(BRIEF 1):
Print everything in the Zig @returnAddress discussion from "benburkert avatar Apr" down to "hit @panic at comptime).", without any changes.
(BRIEF 2):
Carry on the Zig @returnAddress discussion, picking up after its last comment.

== GIVEN TEXT

Fri3dNstuff avatar Apr 11 '25 11:04 Fri3dNstuff

Another important use case is std.debug.assert use the callsite's optimization mode, rather than the standard library.

andrewrk avatar Apr 20 '25 19:04 andrewrk

Taking inspiration from Perl's solution to this problem, another possible way of addressing both (without double-purposing @returnAddress) is to add a @caller builtin. This could return a new std.builtin.CallSite type that holds the src & mode, along with additional std.builtin values like a CallModifier. Updating the @compileError builtin to take a CallSite parameter could solve the first problem:

@compileError(@caller(), "too few arguments");

Additionally, @call could replace the std.builtin.CallModifier parameter for a std.builtin.CallSite, and this would provide a mechanism for mixing optimization modes:

@call(.{ .mode = mode }, ArrayList(u8).init, gpa);

benburkert avatar Apr 25 '25 00:04 benburkert

an interesting, but rare, use case for @returnAddress at comptime is in std.debug.panicExtra / panic handler. At runtime, it is given an address to dump the stack for, but at compile time that doesn't work. If @returnAddress() gave something usable at comptime, the panic handler could have:

    if (@inComptime()) {
        @compileError(msg, first_trace_addr orelse @returnAddress());
    }

which would show the formatted panic message, as well as point at the desired return address. i called this a rare use case because i can't recall a single time i've hit a formatted panic in comptime (barely if ever do i hit @panic at comptime).

====
== INFORMATION SHOWN

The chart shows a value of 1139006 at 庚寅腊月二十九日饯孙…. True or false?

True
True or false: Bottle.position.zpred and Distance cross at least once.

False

====

(OUTPUT 1):
benburkert avatar Apr 25 '25 00:04 benburkert

an interesting, but rare, use case for @returnAddress at comptime is in std.debug.panicExtra / panic handler. At runtime, it is given an address to dump the stack for, but at compile time that doesn't work. If @returnAddress() gave something usable at comptime, the panic handler could have:

    if (@inComptime()) {
        @compileError(msg, first_trace_addr orelse @returnAddress());
    }

which would show the formatted panic message, as well as point at the desired return address. i called this a rare use case because i can't recall a single time i've hit a formatted panic in comptime (barely if ever do i hit @panic at comptime).

(OUTPUT 2):
i worry that @returnAddress sometimes making the function generic might make it hard to tell where in the code a function is being compiled multiple times. right now the only way i'm aware a function can be generic is via comptime or anytype parameters. would it be easy to accidentally make a function generic without realizing it. i've noticed with incremental how bad the misuse of inline fn can make rebuilds so slow, i don't want that kind of analysis explosion to happen here. maybe there is a way that comptime return address can avoid making the function generic?

for example, this shouldn't be generic ever since it uses a runtime known return address.

fn doSomething(list: *std.ArrayList(usize)) !void {
    try list.append(@returnAddress());
}

but it would be a shame if doSomething here is analyzed twice, to account for the two different calling locations. especially if someone discovered that they can add nicer error locations to their existing code and unintentionally re-compile the function way more than needed.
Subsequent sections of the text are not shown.